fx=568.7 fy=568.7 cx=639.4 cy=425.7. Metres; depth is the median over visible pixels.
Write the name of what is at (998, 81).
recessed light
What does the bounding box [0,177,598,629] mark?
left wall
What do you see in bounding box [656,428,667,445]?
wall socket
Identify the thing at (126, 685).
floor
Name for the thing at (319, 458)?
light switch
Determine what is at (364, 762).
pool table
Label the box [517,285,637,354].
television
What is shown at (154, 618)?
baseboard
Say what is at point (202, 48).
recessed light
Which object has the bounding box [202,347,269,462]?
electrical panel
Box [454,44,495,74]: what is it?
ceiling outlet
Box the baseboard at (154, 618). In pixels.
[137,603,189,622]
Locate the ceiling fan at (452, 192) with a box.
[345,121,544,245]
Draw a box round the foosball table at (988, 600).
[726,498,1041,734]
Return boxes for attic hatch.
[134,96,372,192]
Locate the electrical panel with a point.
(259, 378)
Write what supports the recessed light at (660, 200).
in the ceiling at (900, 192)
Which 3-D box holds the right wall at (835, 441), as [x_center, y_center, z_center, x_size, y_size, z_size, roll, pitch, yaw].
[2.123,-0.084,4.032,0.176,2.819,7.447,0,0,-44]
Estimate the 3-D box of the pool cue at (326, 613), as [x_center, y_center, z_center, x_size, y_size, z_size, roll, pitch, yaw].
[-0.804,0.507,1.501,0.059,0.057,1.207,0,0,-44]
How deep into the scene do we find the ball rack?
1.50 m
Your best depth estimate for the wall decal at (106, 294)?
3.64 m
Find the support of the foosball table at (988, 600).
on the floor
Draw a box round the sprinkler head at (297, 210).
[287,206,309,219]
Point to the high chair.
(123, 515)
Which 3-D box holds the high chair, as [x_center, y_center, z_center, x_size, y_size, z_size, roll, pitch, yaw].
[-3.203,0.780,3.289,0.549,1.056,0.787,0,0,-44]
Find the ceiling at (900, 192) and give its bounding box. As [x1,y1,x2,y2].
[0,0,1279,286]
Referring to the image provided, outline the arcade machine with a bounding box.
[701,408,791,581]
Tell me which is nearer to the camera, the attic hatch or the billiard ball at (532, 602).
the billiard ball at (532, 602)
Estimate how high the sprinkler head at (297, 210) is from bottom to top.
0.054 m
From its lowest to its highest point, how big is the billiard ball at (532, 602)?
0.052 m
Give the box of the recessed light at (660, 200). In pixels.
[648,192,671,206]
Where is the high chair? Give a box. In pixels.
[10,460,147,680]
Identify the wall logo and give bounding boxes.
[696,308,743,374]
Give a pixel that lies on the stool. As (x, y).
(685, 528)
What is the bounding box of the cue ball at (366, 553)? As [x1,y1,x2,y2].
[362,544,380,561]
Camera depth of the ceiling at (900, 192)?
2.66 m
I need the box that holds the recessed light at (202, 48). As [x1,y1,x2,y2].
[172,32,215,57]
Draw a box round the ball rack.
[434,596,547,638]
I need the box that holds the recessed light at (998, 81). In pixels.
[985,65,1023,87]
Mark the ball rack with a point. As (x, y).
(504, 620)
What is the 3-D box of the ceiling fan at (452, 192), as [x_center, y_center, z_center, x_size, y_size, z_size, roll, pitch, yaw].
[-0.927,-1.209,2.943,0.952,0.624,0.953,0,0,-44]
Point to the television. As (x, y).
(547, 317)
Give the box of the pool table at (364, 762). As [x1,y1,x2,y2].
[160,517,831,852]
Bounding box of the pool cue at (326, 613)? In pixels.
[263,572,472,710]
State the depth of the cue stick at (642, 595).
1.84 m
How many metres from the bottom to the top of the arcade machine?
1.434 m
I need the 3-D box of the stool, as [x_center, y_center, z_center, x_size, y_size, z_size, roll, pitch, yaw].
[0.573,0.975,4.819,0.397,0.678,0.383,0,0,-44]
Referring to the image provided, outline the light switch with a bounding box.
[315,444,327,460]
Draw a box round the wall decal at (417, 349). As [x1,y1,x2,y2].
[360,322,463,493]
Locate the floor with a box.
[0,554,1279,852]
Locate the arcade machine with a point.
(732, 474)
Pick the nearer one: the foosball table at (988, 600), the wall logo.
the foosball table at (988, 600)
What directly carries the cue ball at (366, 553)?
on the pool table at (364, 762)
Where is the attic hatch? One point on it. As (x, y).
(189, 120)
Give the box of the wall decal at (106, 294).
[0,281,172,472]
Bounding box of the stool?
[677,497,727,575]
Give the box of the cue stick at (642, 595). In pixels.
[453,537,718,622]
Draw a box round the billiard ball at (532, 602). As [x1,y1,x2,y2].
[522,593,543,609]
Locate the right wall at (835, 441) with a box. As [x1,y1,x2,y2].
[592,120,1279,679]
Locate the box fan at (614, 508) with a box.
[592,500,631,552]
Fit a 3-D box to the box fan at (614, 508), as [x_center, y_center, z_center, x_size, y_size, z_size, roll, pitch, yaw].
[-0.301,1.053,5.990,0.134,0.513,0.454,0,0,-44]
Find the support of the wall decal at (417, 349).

################

- [EXERCISE OBJECTIVE] Give back the entries exactly. Omit none of them.

- [TASK OUTPUT]
fx=568.7 fy=568.7 cx=639.4 cy=425.7. Metres; depth is the median over visible pixels.
Write the name of what is at (998, 81).
recessed light
What does the bounding box [0,177,598,629] mark?
left wall
What do you see in bounding box [656,428,667,445]?
wall socket
Identify the thing at (126, 685).
floor
Name for the thing at (319, 458)?
light switch
Determine what is at (364, 762).
pool table
Label the box [517,285,637,354].
television
What is shown at (154, 618)?
baseboard
Say what is at point (202, 48).
recessed light
Which object has the bounding box [202,347,269,462]?
electrical panel
Box [454,44,495,74]: what is it?
ceiling outlet
Box the baseboard at (154, 618). In pixels.
[137,603,189,622]
Locate the ceiling fan at (452, 192) with a box.
[345,121,544,245]
Draw a box round the foosball table at (988, 600).
[726,498,1041,734]
Return boxes for attic hatch.
[134,96,372,192]
Locate the electrical panel with a point.
(259, 378)
Write what supports the recessed light at (660, 200).
in the ceiling at (900, 192)
Which 3-D box holds the right wall at (835, 441), as [x_center, y_center, z_center, x_size, y_size, z_size, roll, pitch, yaw].
[2.123,-0.084,4.032,0.176,2.819,7.447,0,0,-44]
Estimate the 3-D box of the pool cue at (326, 613), as [x_center, y_center, z_center, x_size, y_size, z_size, roll, pitch, yaw].
[-0.804,0.507,1.501,0.059,0.057,1.207,0,0,-44]
How deep into the scene do we find the ball rack?
1.50 m
Your best depth estimate for the wall decal at (106, 294)?
3.64 m
Find the support of the foosball table at (988, 600).
on the floor
Draw a box round the sprinkler head at (297, 210).
[287,206,309,219]
Point to the high chair.
(123, 515)
Which 3-D box holds the high chair, as [x_center, y_center, z_center, x_size, y_size, z_size, roll, pitch, yaw].
[-3.203,0.780,3.289,0.549,1.056,0.787,0,0,-44]
Find the ceiling at (900, 192) and give its bounding box. As [x1,y1,x2,y2].
[0,0,1279,286]
Referring to the image provided, outline the arcade machine with a bounding box.
[701,408,791,581]
Tell me which is nearer to the camera, the attic hatch or the billiard ball at (532, 602).
the billiard ball at (532, 602)
Estimate how high the sprinkler head at (297, 210) is from bottom to top.
0.054 m
From its lowest to its highest point, how big is the billiard ball at (532, 602)?
0.052 m
Give the box of the recessed light at (660, 200). In pixels.
[648,192,671,206]
Where is the high chair? Give a box. In pixels.
[10,460,147,680]
Identify the wall logo and give bounding boxes.
[696,308,743,374]
Give a pixel that lies on the stool. As (x, y).
(685, 528)
What is the bounding box of the cue ball at (366, 553)? As [x1,y1,x2,y2].
[362,544,380,561]
Camera depth of the ceiling at (900, 192)?
2.66 m
I need the box that holds the recessed light at (202, 48). As [x1,y1,x2,y2].
[172,32,215,57]
Draw a box round the ball rack.
[434,596,547,638]
I need the box that holds the recessed light at (998, 81). In pixels.
[985,65,1023,87]
Mark the ball rack with a point. As (x, y).
(504, 620)
What is the 3-D box of the ceiling fan at (452, 192), as [x_center, y_center, z_center, x_size, y_size, z_size, roll, pitch, yaw].
[-0.927,-1.209,2.943,0.952,0.624,0.953,0,0,-44]
Point to the television. As (x, y).
(547, 317)
Give the box of the pool table at (364, 762). As [x1,y1,x2,y2].
[160,517,831,852]
Bounding box of the pool cue at (326, 613)? In pixels.
[263,572,472,710]
State the depth of the cue stick at (642, 595).
1.84 m
How many metres from the bottom to the top of the arcade machine?
1.434 m
I need the 3-D box of the stool, as [x_center, y_center, z_center, x_size, y_size, z_size, roll, pitch, yaw].
[0.573,0.975,4.819,0.397,0.678,0.383,0,0,-44]
Referring to the image provided, outline the light switch with a bounding box.
[315,444,327,460]
Draw a box round the wall decal at (417, 349). As [x1,y1,x2,y2].
[360,322,463,493]
Locate the floor with a box.
[0,554,1279,852]
Locate the arcade machine with a point.
(732, 474)
Pick the nearer one: the foosball table at (988, 600), the wall logo.
the foosball table at (988, 600)
What directly carries the cue ball at (366, 553)?
on the pool table at (364, 762)
Where is the attic hatch? One point on it. As (x, y).
(189, 120)
Give the box of the wall decal at (106, 294).
[0,281,172,472]
Bounding box of the stool?
[677,497,727,575]
Give the box of the cue stick at (642, 595). In pixels.
[453,537,718,622]
Draw a box round the billiard ball at (532, 602). As [x1,y1,x2,y2].
[522,593,543,609]
Locate the right wall at (835, 441) with a box. As [x1,y1,x2,y2].
[592,120,1279,679]
Locate the box fan at (614, 508) with a box.
[592,500,631,552]
Fit a 3-D box to the box fan at (614, 508), as [x_center, y_center, z_center, x_size, y_size, z_size, roll, pitch, yaw].
[-0.301,1.053,5.990,0.134,0.513,0.454,0,0,-44]
Find the support of the wall decal at (417, 349).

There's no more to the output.